Zu beiden Seiten drohte ein endloser Absturz, das Ausgelöschtwerden durch die Macht, die aus ihm in das Schwert floß. Nur in dem Tanz auf der Schneide der Rasierklinge lag noch etwas wie Sicherheit, wenn auch nicht viel. Callandor leuchtete in seiner Faust, bis es ihm schien, als trüge er die Sonne selbst. Undeutlich flackerte in ihm wie die Flamme einer Kerze im Sturm das sichere Gefühl, daß er alles vollbringen könne, solange er Callandor hielt. Alles.
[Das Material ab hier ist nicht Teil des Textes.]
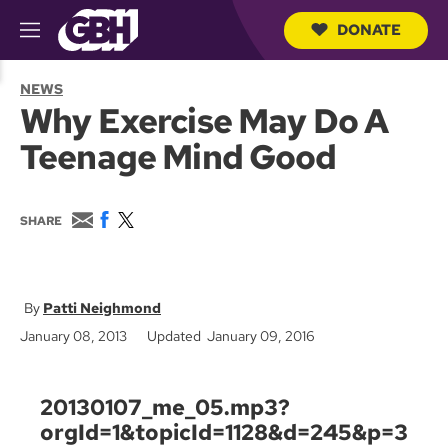
DONATE
M
e
S
n
e
NEWS
u
a
Why Exercise May Do A
r
c
Teenage Mind Good
h
Q
u
e
E
F
T
SHARE
r
m
a
w
y
a
c
i
i
e
t
l
b
t
o
e
Patti Neighmond
o
r
January 08, 2013
Updated January 09, 2016
k
20130107_me_05.mp3?
orgId=1&topicId=1128&d=245&p=3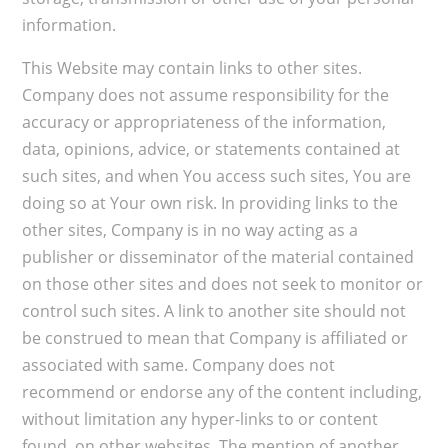
information.
This Website may contain links to other sites.
Company does not assume responsibility for the
accuracy or appropriateness of the information,
data, opinions, advice, or statements contained at
such sites, and when You access such sites, You are
doing so at Your own risk. In providing links to the
other sites, Company is in no way acting as a
publisher or disseminator of the material contained
on those other sites and does not seek to monitor or
control such sites. A link to another site should not
be construed to mean that Company is affiliated or
associated with same. Company does not
recommend or endorse any of the content including,
without limitation any hyper-links to or content
found, on other websites. The mention of another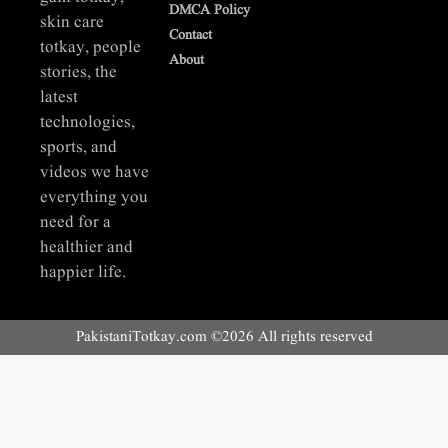
DMCA Policy
skin care
Contact
totkay, people
About
stories, the
latest
technologies,
sports, and
videos we have
everything you
need for a
healthier and
happier life.
PakistaniTotkay.com ©2026 All rights reserved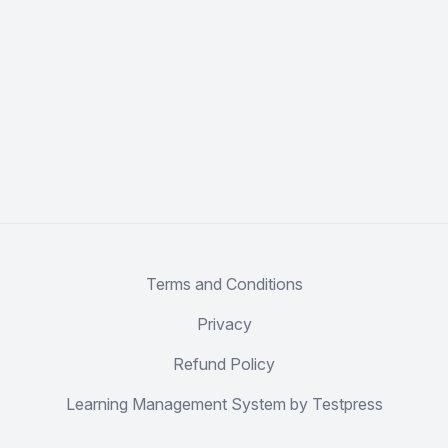
Terms and Conditions
Privacy
Refund Policy
Learning Management System by Testpress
Er jagte durch endlose Korridore, tanzte auf der Rasierklinge entlang, jagte denjenigen, der ihn töten wollte, den er töten mußte. Diesmal konnte es keinen anderen Ausgang geben. Diesmal mußte einer von ihnen beiden sterben. Daß das auch Ba'alzamon wußte, war klar. Immer weiter floh er, immer befand er sich gerade noch außer Sicht, so daß nur die Geräusche seiner Flucht Rand weiterlockten, doch selbst auf der Flucht verwandte er diesen Stein von Tear, der nicht der echte Stein von Tear war, gegen Rand, und Rand kämpfte instinktiv, vorausahnend und mit der Hilfe des Zufalls dagegen an, kämpfte und rannte diese Messerschneide in vollkommenem Gleichklang mit der Macht entlang, dem Werkzeug und der Waffe, die ihn verschlingen würde, sollte er versagen.
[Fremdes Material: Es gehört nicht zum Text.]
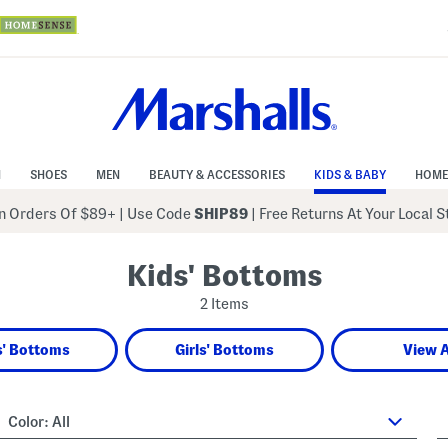
N
SHOES
MEN
BEAUTY & ACCESSORIES
KIDS & BABY
HOME
 Orders Of $89+
|
Use Code
SHIP89
| Free Returns At Your Local 
Kids' Bottoms
2 Items
' Bottoms
Girls' Bottoms
View A
Color:
All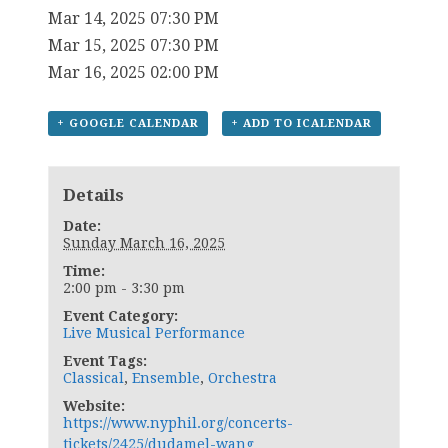
Mar 14, 2025 07:30 PM
Mar 15, 2025 07:30 PM
Mar 16, 2025 02:00 PM
+ GOOGLE CALENDAR
+ ADD TO ICALENDAR
Details
Date:
Sunday March 16, 2025
Time:
2:00 pm - 3:30 pm
Event Category:
Live Musical Performance
Event Tags:
Classical
,
Ensemble
,
Orchestra
Website:
https://www.nyphil.org/concerts-
tickets/2425/dudamel-wang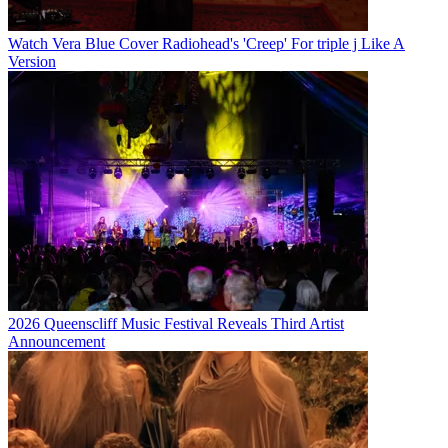
Watch Vera Blue Cover Radiohead's 'Creep' For triple j Like A
Version
2026 Queenscliff Music Festival Reveals Third Artist
Announcement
Wasser füllte die Säle von oben bis unten, dick und schwarz wie am Grund des Meeres, und nahm ihm die Luft. Er verwandelte es wieder in Luft, ganz unbewußt, und jagte weiter. Plötzlich gewann die Luft an Gewicht, bis es ihm schien, als drücke ein ganzer Berg auf jede Stelle seines Körpers, als werde er von allen Richtungen gleichzeitig zerquetscht. In jenem Moment, bevor er vollkommen zu nichts zermalmt wurde, wählte er bestimmte Fluten aus dem Strom der Macht aus, der in ihm wütete, und der Druck verschwand augenblicklich, ohne daß ihm bewußt gewesen wäre, wie oder warum und welchen Strang er erwählt hatte; dazu war alles zu schnell gegangen. Er verfolgte Ba'alzamon, und die Luft selbst wurde mit einemmal zu festem Stein, der ihn einschloß. Dann schmolz der Stein, und schließlich war überhaupt nichts mehr da, was seine Lunge füllte. Der Boden unter seinen Füßen zog ihn an, als wöge ein Pfund plötzlich tausend, und dann verflog alles Gewicht so schnell, daß ein einziger Schritt ihn in die Luft hinauf wirbelte. Ein unsichtbarer Schlund öffnete sich und wollte ihm den Verstand aus dem Körper zerren, ihm die Seele selbst entreißen. Er überwand jede Falle und rannte weiter. Was Ba'alzamon auch verformte, um ihn zu vernichten, das heilte er, ohne sich dessen bewußt zu sein. Irgendwie war ihm schon klar, daß er vieles wieder ins natürliche Gleichgewicht brachte, Dinge durch seinen Tanz auf der unmöglich feinen Trennlinie zwischen Existenz und dem Nichts wieder richtete, aber dieses Bewußtsein war nur ganz schwach ausgeprägt. Seine ganze Aufmerksamkeit galt der Verfolgung, der Jagd, dem Tod, der an ihrem Ende stehen mußte.

Und dann befand er sich wieder im Herzen des Steins und schritt durch die mit Trümmern übersäte Bresche, wo einst eine Wand gestanden hatte. Einige Säulen hingen jetzt schief wie abgebrochene Zähne in der Halle. Und Ba'alzamon zog sich vor ihm zurück. Seine Augen flammten, und Schatten hüllten ihn ein. Schwarze Linien wie Stahldrähte zogen sich von Ba'alzamon ausgehend in die Dunkelheit hinein, die sich dort aufbaute, und verschwanden in unvorstellbare Höhen und Entfernungen innerhalb dieser Schwärze.